L’ASTENSIONISMO non è un fenomeno indifferenziato: il livello di partecipazione esprime in primo luogo il grado di mobilitazione dei vari segmenti dell’elettorato, è un fenomeno asimmetrico. E alle europee questo fattore può giocare un ruolo rilevante: la combinazione tra un calo dei votanti (degli altrui votanti) e una buona mobilitazione dei propri elettori può essere il vettore di un significativo successo elettorale e produrre notevoli sbalzi nelle percentuali. Anche qui vedremo chi sarà premiato o punito da queste dinamiche: i dati sulla partecipazione, e la loro geografia, prima ancora dello spoglio dei voti, ci potranno dire molto.

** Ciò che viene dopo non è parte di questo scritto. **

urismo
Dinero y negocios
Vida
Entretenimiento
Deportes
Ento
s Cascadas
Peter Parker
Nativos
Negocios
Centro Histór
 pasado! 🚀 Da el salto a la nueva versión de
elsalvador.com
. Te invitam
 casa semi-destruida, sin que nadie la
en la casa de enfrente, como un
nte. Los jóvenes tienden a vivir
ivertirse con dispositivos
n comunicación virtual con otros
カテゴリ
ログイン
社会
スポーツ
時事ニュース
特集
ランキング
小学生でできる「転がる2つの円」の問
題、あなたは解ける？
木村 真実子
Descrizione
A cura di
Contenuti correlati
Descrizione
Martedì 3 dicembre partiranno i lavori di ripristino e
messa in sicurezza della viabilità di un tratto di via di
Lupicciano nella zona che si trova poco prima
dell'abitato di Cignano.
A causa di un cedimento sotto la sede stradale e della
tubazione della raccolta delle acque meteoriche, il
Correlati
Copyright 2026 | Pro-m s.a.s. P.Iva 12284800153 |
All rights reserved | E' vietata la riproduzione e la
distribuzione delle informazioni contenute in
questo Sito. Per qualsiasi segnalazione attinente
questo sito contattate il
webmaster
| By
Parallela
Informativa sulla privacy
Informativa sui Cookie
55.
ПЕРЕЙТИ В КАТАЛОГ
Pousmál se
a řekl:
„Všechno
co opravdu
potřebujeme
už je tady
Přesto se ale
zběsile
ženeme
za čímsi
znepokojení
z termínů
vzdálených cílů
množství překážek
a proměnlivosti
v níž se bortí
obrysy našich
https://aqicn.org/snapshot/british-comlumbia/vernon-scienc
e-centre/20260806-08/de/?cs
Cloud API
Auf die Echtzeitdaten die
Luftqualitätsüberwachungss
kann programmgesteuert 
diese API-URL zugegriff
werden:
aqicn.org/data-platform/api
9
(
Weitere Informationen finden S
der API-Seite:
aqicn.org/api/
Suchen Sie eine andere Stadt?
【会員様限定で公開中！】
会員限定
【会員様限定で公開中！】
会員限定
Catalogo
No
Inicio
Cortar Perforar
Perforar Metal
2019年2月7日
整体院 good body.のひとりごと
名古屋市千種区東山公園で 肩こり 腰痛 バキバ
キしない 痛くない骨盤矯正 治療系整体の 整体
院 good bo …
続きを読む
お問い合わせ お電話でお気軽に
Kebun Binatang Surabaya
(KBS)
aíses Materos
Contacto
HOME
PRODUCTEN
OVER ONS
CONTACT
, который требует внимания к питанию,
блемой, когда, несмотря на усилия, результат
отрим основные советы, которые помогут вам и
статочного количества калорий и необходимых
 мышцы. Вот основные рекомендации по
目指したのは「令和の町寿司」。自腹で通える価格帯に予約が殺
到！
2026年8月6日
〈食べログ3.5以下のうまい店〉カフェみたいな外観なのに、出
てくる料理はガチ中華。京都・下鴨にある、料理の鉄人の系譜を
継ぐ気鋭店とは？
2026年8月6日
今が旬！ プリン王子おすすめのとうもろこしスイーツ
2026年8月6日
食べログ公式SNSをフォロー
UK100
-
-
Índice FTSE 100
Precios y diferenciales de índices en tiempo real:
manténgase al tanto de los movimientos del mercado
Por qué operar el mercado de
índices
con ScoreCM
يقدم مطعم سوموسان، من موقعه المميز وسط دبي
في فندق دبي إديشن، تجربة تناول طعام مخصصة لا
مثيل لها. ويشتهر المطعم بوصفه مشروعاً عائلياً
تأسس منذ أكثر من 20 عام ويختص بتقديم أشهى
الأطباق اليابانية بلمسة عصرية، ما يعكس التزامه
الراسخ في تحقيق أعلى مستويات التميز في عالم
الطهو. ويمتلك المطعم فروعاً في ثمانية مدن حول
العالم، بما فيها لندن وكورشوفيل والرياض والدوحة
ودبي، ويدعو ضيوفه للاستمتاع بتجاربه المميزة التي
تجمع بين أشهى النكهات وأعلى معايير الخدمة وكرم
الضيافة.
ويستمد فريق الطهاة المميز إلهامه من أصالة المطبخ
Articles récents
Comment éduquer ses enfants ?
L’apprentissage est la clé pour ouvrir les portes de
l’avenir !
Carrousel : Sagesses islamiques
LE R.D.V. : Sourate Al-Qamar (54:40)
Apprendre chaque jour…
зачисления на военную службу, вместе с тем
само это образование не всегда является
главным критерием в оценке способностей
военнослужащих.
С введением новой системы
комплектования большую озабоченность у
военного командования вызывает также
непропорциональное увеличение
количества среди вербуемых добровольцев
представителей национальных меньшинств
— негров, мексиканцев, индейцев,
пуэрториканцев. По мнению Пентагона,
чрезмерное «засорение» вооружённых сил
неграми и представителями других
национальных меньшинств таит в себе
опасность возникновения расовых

Infine, una notazione di carattere più generale sulla campagna elettorale. Forse per la prima volta queste elezioni europee segnano alcuni elementi di novità: il tema delle «famiglie politiche» che si confrontano in Europa, e delle loro possibili alleanze, è stato molto più presente che in passato, e in ogni paese europeo se ne sta discutendo; così come si è diffusa una certa consapevolezza del ruolo che queste elezioni potranno avere sulla futura governance della Ue, a cominciare dagli equilibri con cui sarà composta la nuova Commissione. Siamo ancor lontani da una vera democrazia trans-nazionale, ma, per il momento, ci possiamo accontentare: andare a votare per fermare Le Pen-Salvini-Orban-Meloni-Abascal, e compagnia bruta, ci sembra già un motivo più che sufficiente a farci prestare attenzione a questa prossima scadenza.